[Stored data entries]
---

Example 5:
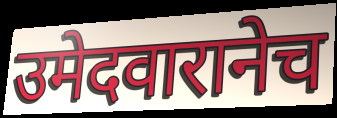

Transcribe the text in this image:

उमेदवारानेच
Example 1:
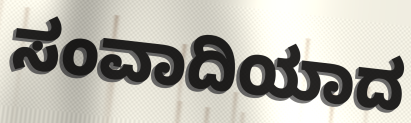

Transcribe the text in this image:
* * *
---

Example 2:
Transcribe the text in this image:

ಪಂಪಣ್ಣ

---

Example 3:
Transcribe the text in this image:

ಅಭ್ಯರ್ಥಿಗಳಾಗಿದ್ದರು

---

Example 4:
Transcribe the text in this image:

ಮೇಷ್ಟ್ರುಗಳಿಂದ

_ASSIGNMENT_
For the word "Example", return every line of the records that holds it.

_WRITTEN SOLUTION_
Example 5:
Example 1:
Example 2:
Example 3:
Example 4:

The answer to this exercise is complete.